Mehr als im vergleichsweise bekannten Requiem Maurice Duruflés lässt sich das niederländische Männer-Vokalensemble The Gents in dessen "Messe cum jubilo" aus der Reserve locken: Während das auf der gregorianischen Totenmesse basierende, hier in der Orgel-Version eingespielte Requiem leider streckenweise ein wenig steril bleibt, erwacht die kompositorisch ähnlich konzipierte, im Gesangspart aber durchweg einstimmige Messe tatsächlich zu blühendem Leben. Woran könnte das liegen? Vielleicht setzte Dirigent Peter Dijkstra im Falle des Requiems allzu sehr auf einen geraden, reinen, ja keuschen Klang, der auch durchaus zu faszinieren vermag, aber eben die spätromantische Sinnlichkeit dieser Musik ein wenig verleugnet. Und so findet sich auf vokaler Ebene bei aller stupenden Kongruenz und Intonationsreinheit des erweiterten Ensembles – für das Requiem mussten selbstverständlich Frauenstimmen eingekauft werden – oft keine Entsprechung zu den harmonischen Ballungen, wie sie etwa das Offertorium (Domine Jesu Christe) auf instrumentaler Ebene zu bieten hat. Es fehlt auch in durchsichtigeren, teils einstimmigen Passagen wie z. B. im Introitus jenes leichte innere Beben, jene Intensität (man mag heutzutage ja gar nicht mehr von Vibrato sprechen), die solche melodischen Linien im von der Orgel verursachten spätromantischen Klangbett eben auf andere Weise verlebendigen würde – und sollte – als beim Vortrag durch ein Mönchskonvent. All dies gelingt in der "Messe cum jubilo" wesentlich besser: Hier jubeln die Männerstimmen gemeinsam mit der Orgel, hier findet das mitreißende Brausen und Toben des Instruments (hervorragend meistert übrigens Organist Erwin Wiersinga seinen höllisch schwierigen Part) sein adäquates Gegenüber in einem volltönenden, begeisterten, trotz gelegentlicher Entfesselung immer noch überaus einheitlichen und gebündelten vokalen Klang.

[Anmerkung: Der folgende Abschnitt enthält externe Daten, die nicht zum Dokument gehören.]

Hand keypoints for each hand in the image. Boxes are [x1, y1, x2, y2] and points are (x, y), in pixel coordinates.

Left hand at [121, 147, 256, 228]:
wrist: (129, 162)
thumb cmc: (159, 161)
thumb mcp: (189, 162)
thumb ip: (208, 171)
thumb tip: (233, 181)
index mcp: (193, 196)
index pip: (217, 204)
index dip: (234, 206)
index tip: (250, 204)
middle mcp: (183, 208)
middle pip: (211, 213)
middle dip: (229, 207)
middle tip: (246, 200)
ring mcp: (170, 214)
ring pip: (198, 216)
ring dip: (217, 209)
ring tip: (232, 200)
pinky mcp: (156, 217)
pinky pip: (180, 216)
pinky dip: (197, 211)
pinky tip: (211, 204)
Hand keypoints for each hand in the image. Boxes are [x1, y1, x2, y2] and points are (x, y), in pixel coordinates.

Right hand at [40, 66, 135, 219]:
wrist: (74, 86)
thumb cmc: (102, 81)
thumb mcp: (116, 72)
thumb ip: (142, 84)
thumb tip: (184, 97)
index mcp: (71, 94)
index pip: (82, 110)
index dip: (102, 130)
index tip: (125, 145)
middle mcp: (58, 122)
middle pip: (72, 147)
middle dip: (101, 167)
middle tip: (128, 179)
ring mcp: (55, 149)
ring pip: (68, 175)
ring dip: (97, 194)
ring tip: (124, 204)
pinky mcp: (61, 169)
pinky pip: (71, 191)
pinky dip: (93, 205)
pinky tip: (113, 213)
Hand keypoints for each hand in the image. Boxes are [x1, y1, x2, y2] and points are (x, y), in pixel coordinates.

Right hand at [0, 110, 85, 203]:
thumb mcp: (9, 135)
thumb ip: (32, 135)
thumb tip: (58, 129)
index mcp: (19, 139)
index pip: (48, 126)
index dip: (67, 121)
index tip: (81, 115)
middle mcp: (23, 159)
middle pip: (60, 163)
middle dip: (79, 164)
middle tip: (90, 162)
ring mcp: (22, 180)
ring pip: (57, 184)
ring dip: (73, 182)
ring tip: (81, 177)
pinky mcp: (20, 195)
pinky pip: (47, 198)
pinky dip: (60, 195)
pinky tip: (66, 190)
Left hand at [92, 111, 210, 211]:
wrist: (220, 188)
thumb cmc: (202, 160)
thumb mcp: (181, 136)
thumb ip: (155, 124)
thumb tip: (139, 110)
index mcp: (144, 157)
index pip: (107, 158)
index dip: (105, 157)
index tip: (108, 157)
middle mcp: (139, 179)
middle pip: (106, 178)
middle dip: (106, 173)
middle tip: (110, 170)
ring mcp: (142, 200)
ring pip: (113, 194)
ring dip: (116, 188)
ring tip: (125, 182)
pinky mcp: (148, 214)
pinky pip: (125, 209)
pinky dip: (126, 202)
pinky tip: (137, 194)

Eine Reihe von A-cappella-Stücken ergänzen das Programm dieser beiden mit je etwas über 40 Minuten leider nur sehr knapp gefüllten CDs: Duruflés "Notre Père", der Franziskus- und der Antonius-Zyklus von Francis Poulenc und Messiaens "O Sacrum Convivium", Letzteres wieder unter Beteiligung von Frauenstimmen. Chorkultur vom Feinsten ist hier zu erleben, vollkommenste Ausbalancierung jedes einzelnen Akkords, ungehemmtes Fließen, perfekte Ausgewogenheit von Wort und Ton. Aber auch hier ist deutlich zu bemerken: Ohne die Mitwirkung von Frauenstimmen wagen sich die Gents weiter heraus aus der Sicherheitszone ihres zuverlässig brillanten Gesamtklangs.